# [Prompt 1]
List every subject that the biography of Mamidipudi Venkatarangayya says his books covered.
# [Prompt 2]
Answer these questions using the biography of Mamidipudi Venkatarangayya:
(a) In which year did he complete his B.A.?
(b) Which university invited him to head its Political and Social Sciences department?
(c) Where did he die?

# [Text passage]
==*==
Mamidipudi Venkatarangayya (8 January 1889 – 13 January 1982) was a financial and political scientist and historical writer from Andhra Pradesh, India. He was recipient of the Padma Bhushan in 1968 by the Indian Government.

Early life
He was born in Purini village of Kovur taluq in Nellore district, British India, in 1889 to Venkatesayya and Narasamma. He joined the Pachaiyappa's College and completed B.A. in 1907 from Madras University. While working as a Tutor in the Pachiappa's college, he took his M.A. degree in History, Economics and Politics in 1910 from the same university. He actively participated in the Indian Independence Movement during the study period.

Teaching
He was appointed as Diwan of Vizianagaram Samsthanam in 1927. He joined as principal of Venkatagiri Raja College in Nellore from 1928 to 1931. Later he joined Andhra University as reader in 1931 and became professor in 1938 and retired as principal of University college in 1944.

He was invited by Bombay University to head the Political and Social Sciences department between 1949 and 1952.

He died at his residence at Secunderabad in 1982 at the age of 93 years.

Literary works
He wrote many books on Indian history, constitution, encyclopedia, panchayati raj and politics.
Chief Editor of Sangraha Andhra Vignana Kosham published by Andhra Vignana Kosha Samithi, Hyderabad (1958–1969)
==*==
# [Extracted records]
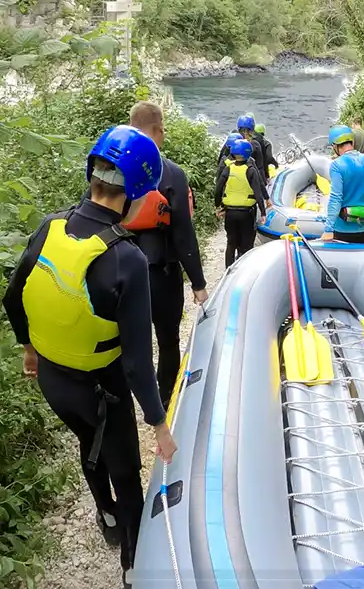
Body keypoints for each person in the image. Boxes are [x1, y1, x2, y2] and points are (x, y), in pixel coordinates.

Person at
==*==
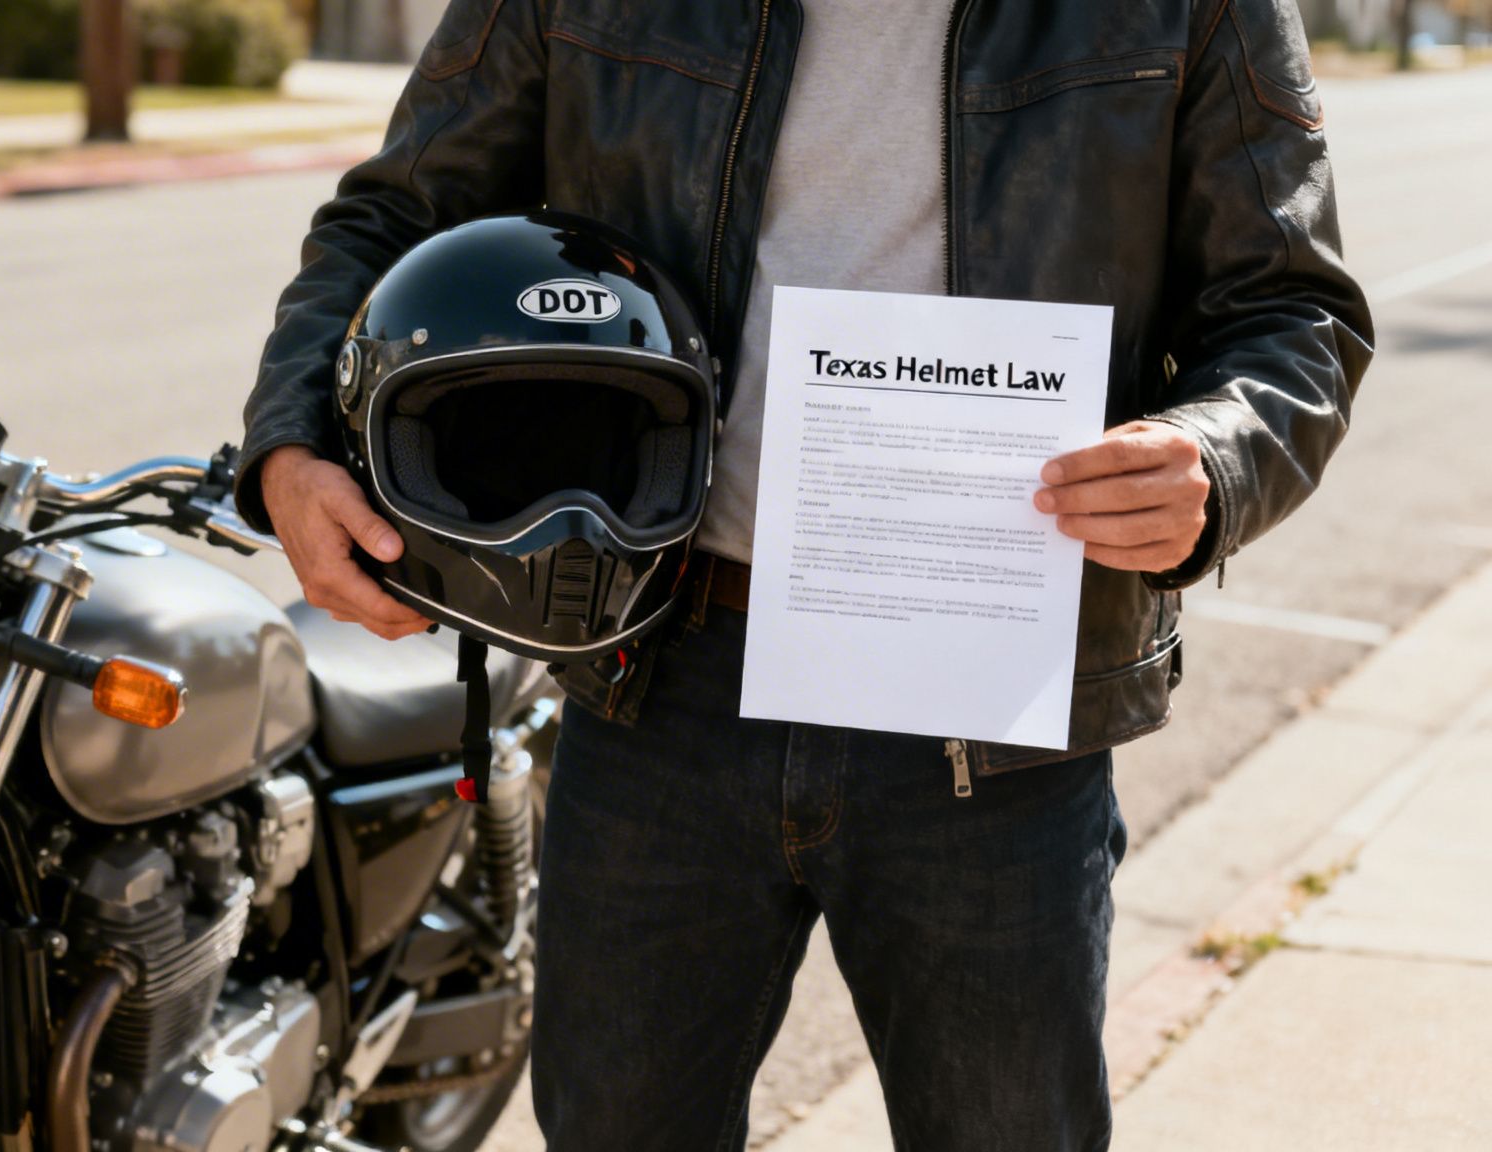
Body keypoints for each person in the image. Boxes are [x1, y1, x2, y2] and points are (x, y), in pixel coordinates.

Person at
==*==
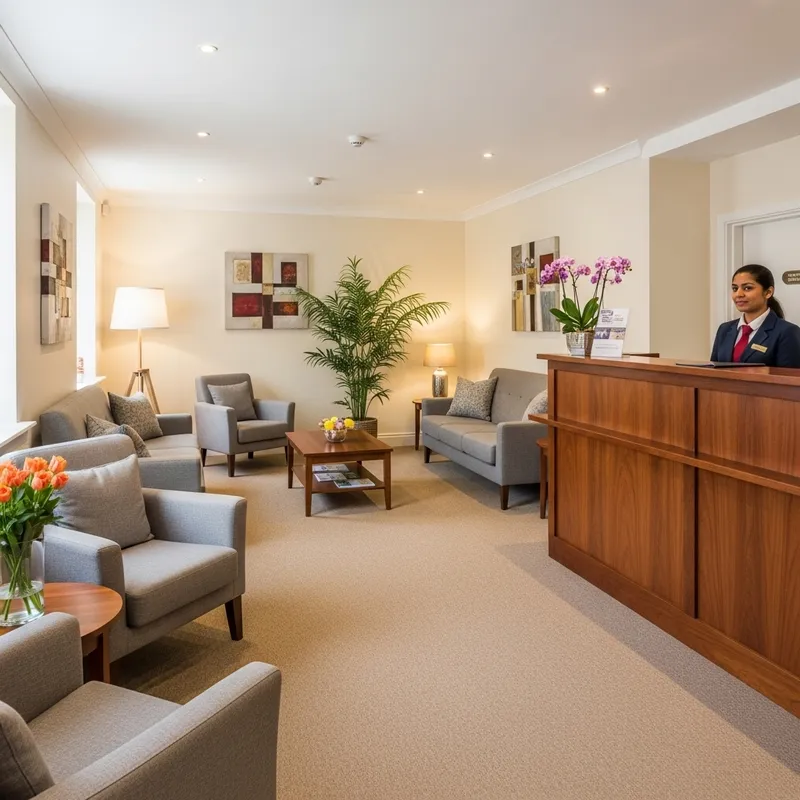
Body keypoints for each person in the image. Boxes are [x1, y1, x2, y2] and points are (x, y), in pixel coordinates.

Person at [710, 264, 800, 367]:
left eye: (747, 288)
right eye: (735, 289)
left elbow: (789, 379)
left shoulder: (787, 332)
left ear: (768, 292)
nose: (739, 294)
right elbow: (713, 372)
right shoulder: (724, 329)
==*==
# [Written reply 1]
Indian history, constitution, encyclopedia, panchayati raj, politics

# [Written reply 2]
(a) 1907
(b) Bombay University
(c) At his residence at Secunderabad